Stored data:
"""

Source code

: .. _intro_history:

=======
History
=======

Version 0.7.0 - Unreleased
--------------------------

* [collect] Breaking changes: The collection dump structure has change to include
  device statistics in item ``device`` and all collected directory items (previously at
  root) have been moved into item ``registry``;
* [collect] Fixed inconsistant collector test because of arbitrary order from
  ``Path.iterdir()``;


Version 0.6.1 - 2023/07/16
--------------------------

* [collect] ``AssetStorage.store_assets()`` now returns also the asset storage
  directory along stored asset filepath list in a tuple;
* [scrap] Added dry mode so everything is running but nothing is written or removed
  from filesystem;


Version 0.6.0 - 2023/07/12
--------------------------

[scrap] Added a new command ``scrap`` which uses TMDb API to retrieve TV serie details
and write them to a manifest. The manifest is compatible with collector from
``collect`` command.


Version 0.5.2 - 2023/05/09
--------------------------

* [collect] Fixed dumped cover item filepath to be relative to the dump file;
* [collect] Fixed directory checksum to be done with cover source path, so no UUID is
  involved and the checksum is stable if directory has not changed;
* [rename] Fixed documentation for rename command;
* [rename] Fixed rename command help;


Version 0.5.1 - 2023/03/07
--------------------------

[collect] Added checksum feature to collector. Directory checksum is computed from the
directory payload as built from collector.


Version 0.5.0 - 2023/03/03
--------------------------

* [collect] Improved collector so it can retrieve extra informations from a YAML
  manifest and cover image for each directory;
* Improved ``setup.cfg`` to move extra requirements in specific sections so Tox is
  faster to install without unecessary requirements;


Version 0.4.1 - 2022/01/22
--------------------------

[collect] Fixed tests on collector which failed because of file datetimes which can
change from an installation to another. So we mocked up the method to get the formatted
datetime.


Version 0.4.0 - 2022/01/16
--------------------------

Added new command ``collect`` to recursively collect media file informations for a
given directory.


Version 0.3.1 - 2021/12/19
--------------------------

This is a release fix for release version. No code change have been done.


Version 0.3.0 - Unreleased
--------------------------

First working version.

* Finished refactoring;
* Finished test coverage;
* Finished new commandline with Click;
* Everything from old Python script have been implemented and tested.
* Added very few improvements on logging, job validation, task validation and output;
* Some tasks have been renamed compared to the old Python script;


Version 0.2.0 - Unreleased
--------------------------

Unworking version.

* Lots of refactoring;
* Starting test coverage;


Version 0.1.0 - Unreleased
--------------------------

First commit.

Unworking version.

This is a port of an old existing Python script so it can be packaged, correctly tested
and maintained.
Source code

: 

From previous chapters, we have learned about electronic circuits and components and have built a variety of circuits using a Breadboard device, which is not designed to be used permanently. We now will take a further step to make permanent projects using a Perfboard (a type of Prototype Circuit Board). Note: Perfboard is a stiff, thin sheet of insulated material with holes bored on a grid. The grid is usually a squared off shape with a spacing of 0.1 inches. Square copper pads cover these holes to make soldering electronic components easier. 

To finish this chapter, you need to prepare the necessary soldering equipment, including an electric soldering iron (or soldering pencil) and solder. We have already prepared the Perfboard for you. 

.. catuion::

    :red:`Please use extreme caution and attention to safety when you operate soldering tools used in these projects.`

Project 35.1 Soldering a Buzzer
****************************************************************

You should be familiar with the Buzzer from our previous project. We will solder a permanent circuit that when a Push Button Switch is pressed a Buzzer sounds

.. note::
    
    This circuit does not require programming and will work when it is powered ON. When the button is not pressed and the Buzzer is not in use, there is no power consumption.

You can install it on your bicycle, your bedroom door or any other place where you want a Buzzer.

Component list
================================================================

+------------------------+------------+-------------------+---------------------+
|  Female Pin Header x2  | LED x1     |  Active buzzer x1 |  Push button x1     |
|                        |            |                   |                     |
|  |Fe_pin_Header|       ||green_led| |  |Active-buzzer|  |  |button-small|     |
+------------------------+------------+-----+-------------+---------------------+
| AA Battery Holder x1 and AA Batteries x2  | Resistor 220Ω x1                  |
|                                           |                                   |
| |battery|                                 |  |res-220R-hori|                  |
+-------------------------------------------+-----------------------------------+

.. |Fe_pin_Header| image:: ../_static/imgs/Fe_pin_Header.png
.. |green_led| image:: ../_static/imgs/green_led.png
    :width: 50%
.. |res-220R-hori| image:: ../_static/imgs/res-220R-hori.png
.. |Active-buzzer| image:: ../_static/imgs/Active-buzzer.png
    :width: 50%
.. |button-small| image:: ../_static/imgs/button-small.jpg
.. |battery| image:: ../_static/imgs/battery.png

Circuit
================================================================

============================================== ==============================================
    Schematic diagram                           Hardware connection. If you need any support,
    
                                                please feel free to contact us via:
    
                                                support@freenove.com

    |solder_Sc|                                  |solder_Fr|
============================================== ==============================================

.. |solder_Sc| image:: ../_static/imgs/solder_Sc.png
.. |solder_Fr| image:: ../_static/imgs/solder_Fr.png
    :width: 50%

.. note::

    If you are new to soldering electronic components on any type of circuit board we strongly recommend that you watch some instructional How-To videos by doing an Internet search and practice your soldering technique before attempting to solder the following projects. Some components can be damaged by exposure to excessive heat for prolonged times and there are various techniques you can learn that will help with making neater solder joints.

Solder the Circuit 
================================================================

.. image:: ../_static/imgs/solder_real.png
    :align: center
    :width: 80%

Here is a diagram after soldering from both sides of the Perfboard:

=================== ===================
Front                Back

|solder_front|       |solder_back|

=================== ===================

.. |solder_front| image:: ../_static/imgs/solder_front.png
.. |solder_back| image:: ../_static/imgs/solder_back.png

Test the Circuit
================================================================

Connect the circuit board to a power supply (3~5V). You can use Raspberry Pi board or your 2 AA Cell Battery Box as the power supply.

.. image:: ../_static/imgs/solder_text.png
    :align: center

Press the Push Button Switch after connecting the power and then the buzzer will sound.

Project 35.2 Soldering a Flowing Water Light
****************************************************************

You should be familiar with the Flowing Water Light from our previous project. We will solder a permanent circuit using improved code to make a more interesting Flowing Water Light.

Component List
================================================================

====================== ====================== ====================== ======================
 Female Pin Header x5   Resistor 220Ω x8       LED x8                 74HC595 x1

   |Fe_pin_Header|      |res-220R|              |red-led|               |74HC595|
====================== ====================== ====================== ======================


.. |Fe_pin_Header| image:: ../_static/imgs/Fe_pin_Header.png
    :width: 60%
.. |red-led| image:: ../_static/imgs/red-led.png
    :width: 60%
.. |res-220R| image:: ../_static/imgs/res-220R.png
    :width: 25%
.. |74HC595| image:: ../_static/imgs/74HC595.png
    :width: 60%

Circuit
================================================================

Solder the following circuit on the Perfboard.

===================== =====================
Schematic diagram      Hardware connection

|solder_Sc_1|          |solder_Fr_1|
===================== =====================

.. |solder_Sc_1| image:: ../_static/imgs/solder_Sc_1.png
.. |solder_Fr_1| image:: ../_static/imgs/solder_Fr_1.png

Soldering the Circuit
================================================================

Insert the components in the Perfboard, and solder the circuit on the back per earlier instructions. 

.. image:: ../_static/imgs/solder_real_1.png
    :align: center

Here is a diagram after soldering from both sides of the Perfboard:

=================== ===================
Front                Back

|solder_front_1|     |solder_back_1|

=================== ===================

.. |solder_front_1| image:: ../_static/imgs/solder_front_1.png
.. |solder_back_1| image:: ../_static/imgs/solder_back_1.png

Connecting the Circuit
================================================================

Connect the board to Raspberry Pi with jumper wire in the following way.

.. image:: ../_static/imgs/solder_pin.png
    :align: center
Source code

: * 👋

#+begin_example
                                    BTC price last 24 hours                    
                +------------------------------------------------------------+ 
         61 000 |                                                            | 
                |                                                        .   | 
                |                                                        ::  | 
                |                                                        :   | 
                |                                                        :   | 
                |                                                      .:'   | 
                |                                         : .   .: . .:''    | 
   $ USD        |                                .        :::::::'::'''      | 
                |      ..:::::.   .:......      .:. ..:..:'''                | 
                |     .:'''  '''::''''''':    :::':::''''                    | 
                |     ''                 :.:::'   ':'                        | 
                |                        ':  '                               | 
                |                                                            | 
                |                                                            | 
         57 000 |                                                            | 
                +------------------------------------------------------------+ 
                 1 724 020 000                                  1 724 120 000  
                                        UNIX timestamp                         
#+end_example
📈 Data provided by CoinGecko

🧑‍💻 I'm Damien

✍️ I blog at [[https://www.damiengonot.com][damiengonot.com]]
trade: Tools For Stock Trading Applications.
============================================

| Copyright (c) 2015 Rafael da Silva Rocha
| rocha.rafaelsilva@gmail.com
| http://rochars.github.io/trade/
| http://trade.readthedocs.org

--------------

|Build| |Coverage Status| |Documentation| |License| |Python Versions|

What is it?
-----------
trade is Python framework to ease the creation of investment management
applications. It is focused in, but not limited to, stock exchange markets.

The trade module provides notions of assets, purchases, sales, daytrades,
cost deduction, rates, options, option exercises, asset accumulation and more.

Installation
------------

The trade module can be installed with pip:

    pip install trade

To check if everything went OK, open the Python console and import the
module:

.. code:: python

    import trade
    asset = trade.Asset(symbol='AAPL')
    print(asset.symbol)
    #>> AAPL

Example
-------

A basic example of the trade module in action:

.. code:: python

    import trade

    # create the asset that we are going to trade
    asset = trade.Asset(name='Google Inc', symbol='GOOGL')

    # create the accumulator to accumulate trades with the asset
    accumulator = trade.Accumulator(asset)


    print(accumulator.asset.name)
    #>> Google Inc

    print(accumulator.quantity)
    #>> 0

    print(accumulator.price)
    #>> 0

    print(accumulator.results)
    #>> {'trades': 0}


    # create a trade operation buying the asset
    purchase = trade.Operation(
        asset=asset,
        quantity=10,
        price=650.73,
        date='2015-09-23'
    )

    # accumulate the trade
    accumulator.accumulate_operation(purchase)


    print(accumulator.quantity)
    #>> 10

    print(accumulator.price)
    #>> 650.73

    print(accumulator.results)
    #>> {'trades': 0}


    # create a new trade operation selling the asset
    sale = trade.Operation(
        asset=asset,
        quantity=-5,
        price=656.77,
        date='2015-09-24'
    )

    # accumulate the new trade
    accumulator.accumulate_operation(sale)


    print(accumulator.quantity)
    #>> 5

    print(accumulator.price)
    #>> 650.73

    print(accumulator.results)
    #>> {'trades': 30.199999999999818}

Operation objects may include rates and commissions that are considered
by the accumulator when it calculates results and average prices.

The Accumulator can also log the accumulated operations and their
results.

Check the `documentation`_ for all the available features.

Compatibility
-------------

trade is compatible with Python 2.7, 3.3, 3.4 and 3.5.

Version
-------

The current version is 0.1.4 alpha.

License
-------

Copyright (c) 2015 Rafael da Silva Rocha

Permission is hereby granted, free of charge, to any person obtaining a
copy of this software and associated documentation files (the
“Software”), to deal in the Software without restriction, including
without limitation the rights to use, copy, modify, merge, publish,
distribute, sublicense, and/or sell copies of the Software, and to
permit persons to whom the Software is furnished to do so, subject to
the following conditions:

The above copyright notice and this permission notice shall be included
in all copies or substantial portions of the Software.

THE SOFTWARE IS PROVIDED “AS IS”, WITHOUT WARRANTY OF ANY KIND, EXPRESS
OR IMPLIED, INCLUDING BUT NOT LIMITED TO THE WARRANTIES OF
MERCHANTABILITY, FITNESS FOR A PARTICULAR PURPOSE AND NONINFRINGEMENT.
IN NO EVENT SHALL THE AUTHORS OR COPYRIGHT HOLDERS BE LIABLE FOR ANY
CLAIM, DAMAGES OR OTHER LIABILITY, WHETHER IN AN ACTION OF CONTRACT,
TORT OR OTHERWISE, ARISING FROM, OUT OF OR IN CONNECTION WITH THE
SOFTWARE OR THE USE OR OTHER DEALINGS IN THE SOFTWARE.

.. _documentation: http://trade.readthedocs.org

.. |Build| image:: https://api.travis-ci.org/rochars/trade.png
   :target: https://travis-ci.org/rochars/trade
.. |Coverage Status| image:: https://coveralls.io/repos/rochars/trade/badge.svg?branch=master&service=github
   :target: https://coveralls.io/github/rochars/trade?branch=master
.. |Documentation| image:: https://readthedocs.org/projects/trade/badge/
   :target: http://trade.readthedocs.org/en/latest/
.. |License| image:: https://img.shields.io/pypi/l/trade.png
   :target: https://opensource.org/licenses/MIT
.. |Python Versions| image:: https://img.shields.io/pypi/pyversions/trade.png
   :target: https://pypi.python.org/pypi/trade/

"""

Each line from the start of the records through the line holding "directory along stored" must be returned exactly; nothing else belongs in the answer.

Source code

: .. _intro_history:

=======
History
=======

Version 0.7.0 - Unreleased
--------------------------

* [collect] Breaking changes: The collection dump structure has change to include
  device statistics in item ``device`` and all collected directory items (previously at
  root) have been moved into item ``registry``;
* [collect] Fixed inconsistant collector test because of arbitrary order from
  ``Path.iterdir()``;


Version 0.6.1 - 2023/07/16
--------------------------

* [collect] ``AssetStorage.store_assets()`` now returns also the asset storage
  directory along stored asset filepath list in a tuple;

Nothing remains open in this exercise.